La guerre d’Ukraine pourrait-elle offrir des perspectives d’avenir à l’Europe ?

La guerre fait malheureusement partie intégrante de l’Histoire de l’humanité. En effet, comme l’a dit Carl von Clausewitz : « La guerre n’est que la continuation de la politique par d’autres moyens. ».

Le monde issu de la réunification de l’Allemagne et de la disparition de l’URSS (1989/91), c’est-à-dire celui des dividendes de la paix, est bel et bien révolu. Pourtant aujourd’hui, on pourrait se demander s’il pourrait y avoir à l’avenir une sorte de « dividende de la guerre » pour l’Europe.

De fait, une économie de guerre n’implique pas nécessairement qu’un pays soit directement impliqué dans un conflit armé, mais au moins qu’il s’y prépare ou le prévienne.
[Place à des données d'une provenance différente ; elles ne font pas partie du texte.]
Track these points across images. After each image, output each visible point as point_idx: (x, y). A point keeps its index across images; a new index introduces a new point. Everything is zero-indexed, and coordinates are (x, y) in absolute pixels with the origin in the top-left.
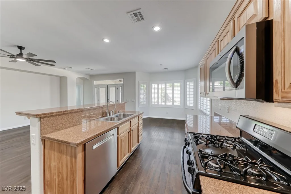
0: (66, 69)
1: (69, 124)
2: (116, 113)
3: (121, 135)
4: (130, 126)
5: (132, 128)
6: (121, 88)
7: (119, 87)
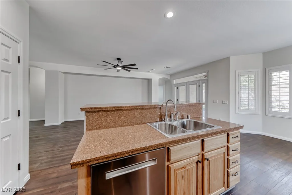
0: (150, 72)
1: (114, 123)
2: (183, 118)
3: (175, 165)
4: (203, 150)
5: (207, 155)
6: (204, 84)
7: (202, 83)
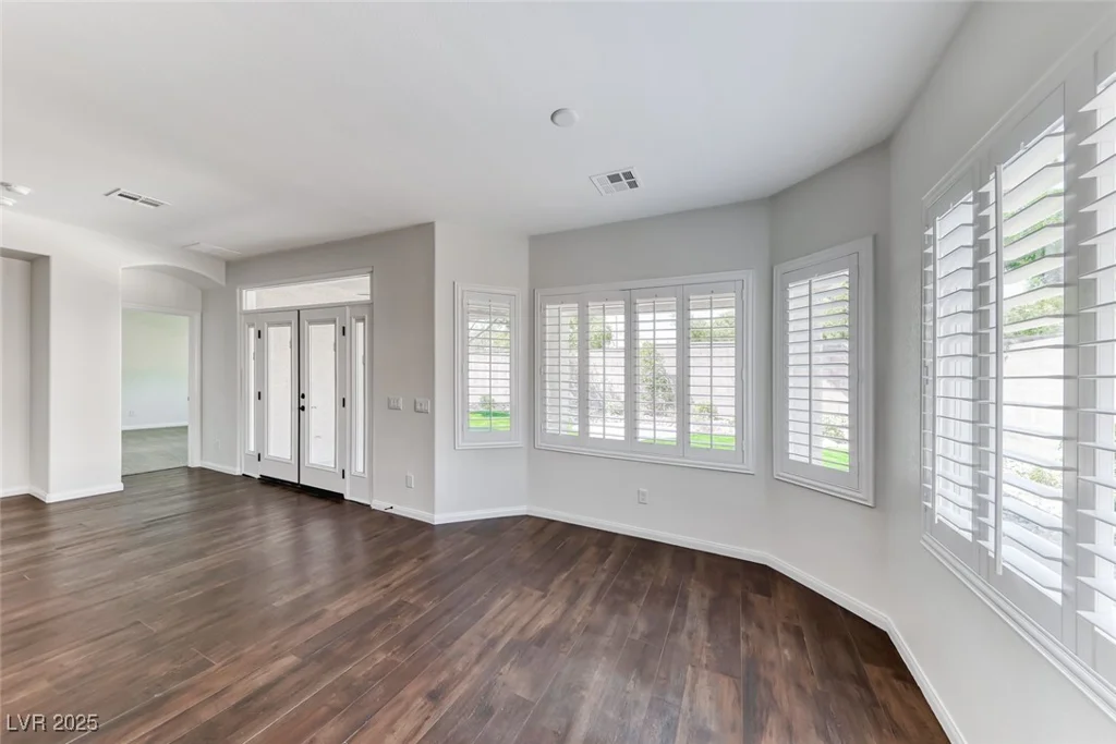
6: (361, 326)
7: (354, 320)
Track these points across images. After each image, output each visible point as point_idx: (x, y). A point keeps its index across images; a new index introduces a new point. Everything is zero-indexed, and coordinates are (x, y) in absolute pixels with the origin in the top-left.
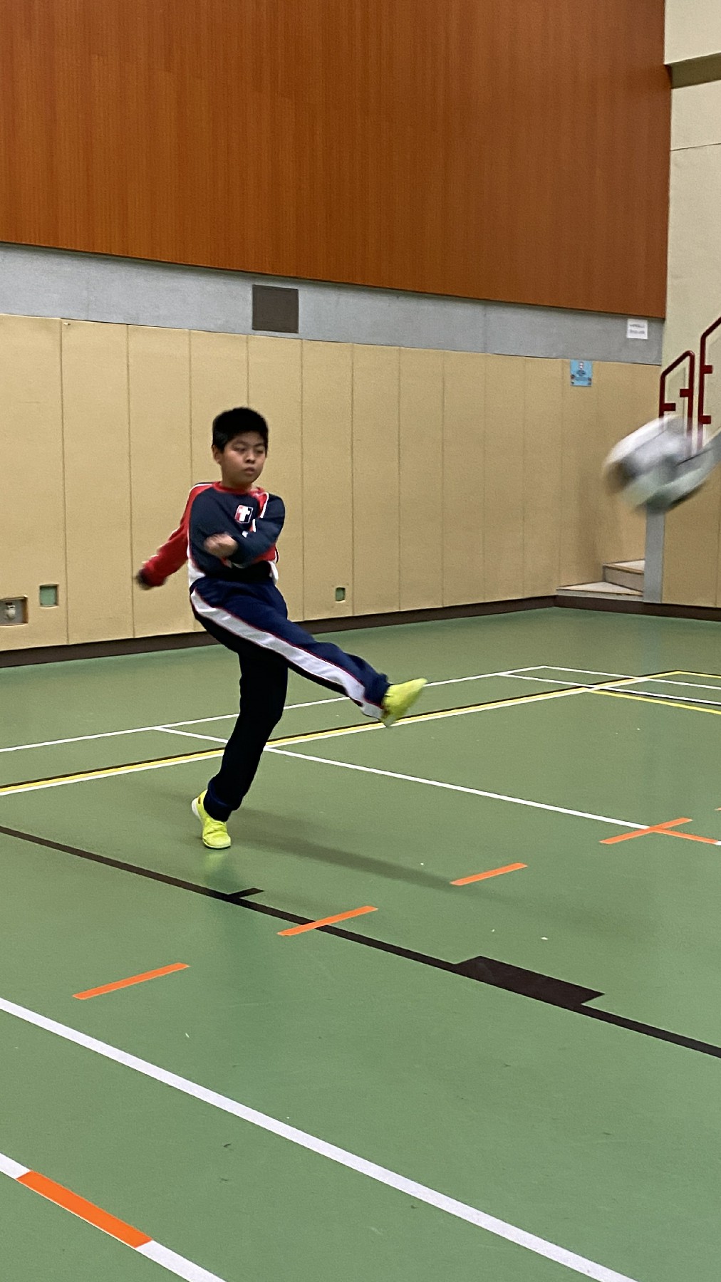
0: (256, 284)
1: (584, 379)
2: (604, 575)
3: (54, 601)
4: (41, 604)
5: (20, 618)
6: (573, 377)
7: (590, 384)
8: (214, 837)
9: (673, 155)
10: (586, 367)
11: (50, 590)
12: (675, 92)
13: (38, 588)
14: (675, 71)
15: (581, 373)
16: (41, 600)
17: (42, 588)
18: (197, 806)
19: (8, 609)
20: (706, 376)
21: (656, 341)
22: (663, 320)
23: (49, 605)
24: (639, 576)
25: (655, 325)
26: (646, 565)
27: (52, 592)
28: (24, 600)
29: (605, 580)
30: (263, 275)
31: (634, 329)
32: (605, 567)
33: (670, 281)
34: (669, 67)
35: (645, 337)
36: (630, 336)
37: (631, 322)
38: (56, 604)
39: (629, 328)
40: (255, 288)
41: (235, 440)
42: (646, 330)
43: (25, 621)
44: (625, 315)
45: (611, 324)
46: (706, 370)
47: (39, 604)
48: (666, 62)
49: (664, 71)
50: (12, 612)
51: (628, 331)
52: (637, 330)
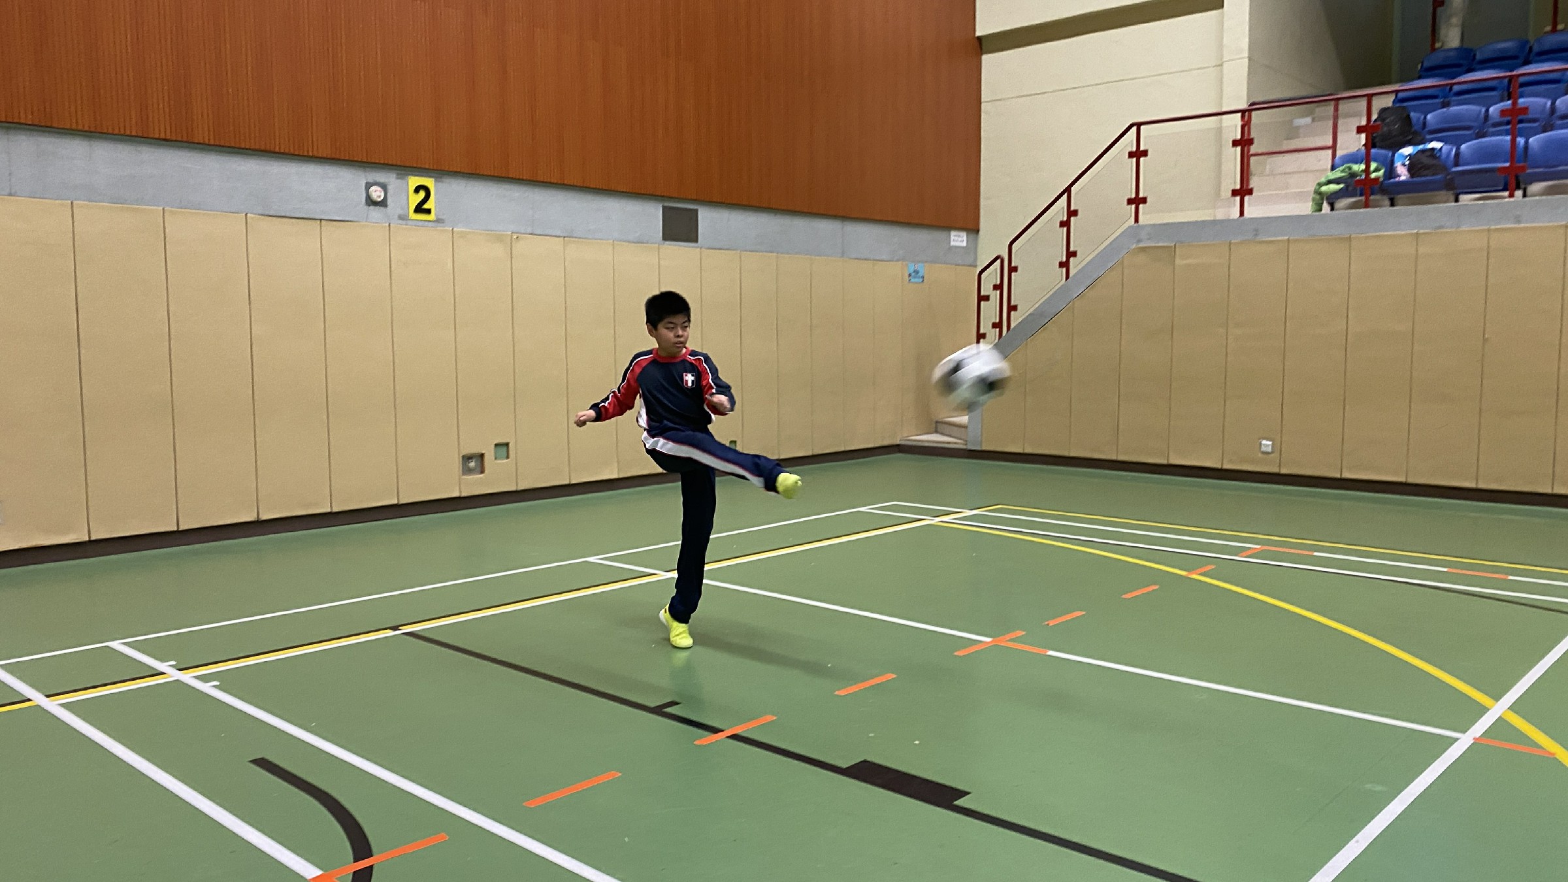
0: (666, 204)
1: (919, 278)
2: (936, 427)
3: (506, 456)
4: (496, 459)
5: (479, 469)
6: (910, 275)
7: (923, 281)
8: (680, 639)
9: (983, 105)
10: (919, 267)
11: (503, 447)
12: (984, 57)
13: (493, 446)
14: (984, 42)
15: (916, 272)
16: (495, 453)
17: (496, 445)
18: (664, 615)
19: (469, 463)
20: (1013, 274)
21: (973, 248)
22: (978, 231)
23: (501, 458)
24: (963, 429)
25: (972, 236)
26: (969, 419)
27: (505, 449)
28: (482, 456)
29: (936, 432)
30: (670, 198)
31: (956, 238)
32: (937, 422)
33: (983, 202)
34: (979, 38)
35: (964, 244)
36: (952, 243)
37: (953, 233)
38: (508, 457)
39: (952, 238)
40: (664, 208)
41: (666, 320)
42: (965, 238)
43: (482, 472)
44: (949, 228)
45: (939, 235)
46: (1013, 269)
47: (494, 458)
48: (978, 34)
49: (977, 44)
50: (472, 464)
51: (952, 240)
52: (959, 239)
Les États-Unis n’ont jamais été attaqués sur leur propre sol (à l’exception de l’attaque de Pearl Harbor le 7 décembre 1941 et, dans une certaine mesure, des attentats du 11 septembre), ce qui est un élément important.

Même sans agression directe de l’extérieur (ce qui est le cas pour tous les pays européens aujourd’hui à l’exception, bien évidemment, de l’Ukraine), il y a néanmoins des conséquences négatives, à savoir des restrictions commerciales (embargos et sanctions), une incertitude généralisée, une inflation croissante en raison des pénuries, un manque de visibilité pour les ménages et les entreprises. Ces caractéristiques sont en partie présentes et à des degrés divers selon les pays aujourd’hui.

Mais surtout, le risque majeur pour l’avenir serait évidemment une fragmentation majeure du monde si la Chine, puis un certain nombre de pays d’Afrique et du Moyen-Orient, venaient à se joindre à la Russie dans une coalition structurée au détriment de leurs relations avec l’Occident.

Ceci étant dit, quelles opportunités pourraient découler de ce conflit ? Peut-il y avoir un « silver lining », comme disent les anglophones, à cette guerre ?

En termes de gouvernance, il pourrait y avoir une plus grande unité européenne (notamment avec une stratégie énergétique coordonnée) et la fin du mercantilisme/autocentrisme de l’Allemagne. En outre, la politique de l’UE sera plus cohérente et la position de l’OTAN sera renforcée. Cela contribuera à garantir des projets à long terme pour l’Europe. Nous pourrions également mentionner les espoirs d’une diminution des sanctions américaines/occidentales contre la Chine ou le retour de l’Iran sur la scène internationale.

Les flux de réfugiés (en provenance d’Ukraine) peuvent également, sous certaines conditions, stimuler à moyen terme le potentiel de croissance du PIB des pays d’Europe occidentale. En parallèle, la volonté de réduire la dépendance énergétique et alimentaire vis-à-vis de la Russie pourrait constituer un moteur pour l’énergie nucléaire, la diversification des sources d’énergie et les énergies renouvelables. Cela réduirait considérablement le risque d’un choc sur les prix des matières premières énergétiques, et en particulier sur le prix du pétrole, qui a été récurrent au cours des 50 dernières années.

Par ailleurs, des gains de productivité pourraient résulter de l’effort de R&D et de l’innovation industrielle dans le domaine des équipements militaires et de l’armement. Ces gains de long terme ont tendance à se matérialiser dans les périodes qui suivent les conflits, comme par exemple dans les années 1920 et 1950-60, par une désinflation et une hausse du potentiel de croissance. De plus, les économies pourraient bénéficier d’une politique économique plus expansive (déficits budgétaires, taux d’intérêt réels négatifs, etc.) comme ce fut le cas dans les périodes de guerre du passé.

Enfin, la réallocation des ressources financières vers les besoins européens – en réduisant l’excédent de la balance courante de la zone euro bêtement imposé par l’Allemagne – est une bonne chose. Il est évidemment beaucoup trop tôt pour prédire ce qui va se passer, mais disons simplement que si la pandémie a ouvert les yeux des élites politiques européennes et mis en évidence la vulnérabilité de l’industrie et des soins de santé européens, la guerre en Ukraine a mis en lumière la dépendance énergétique et militaire de l’Europe.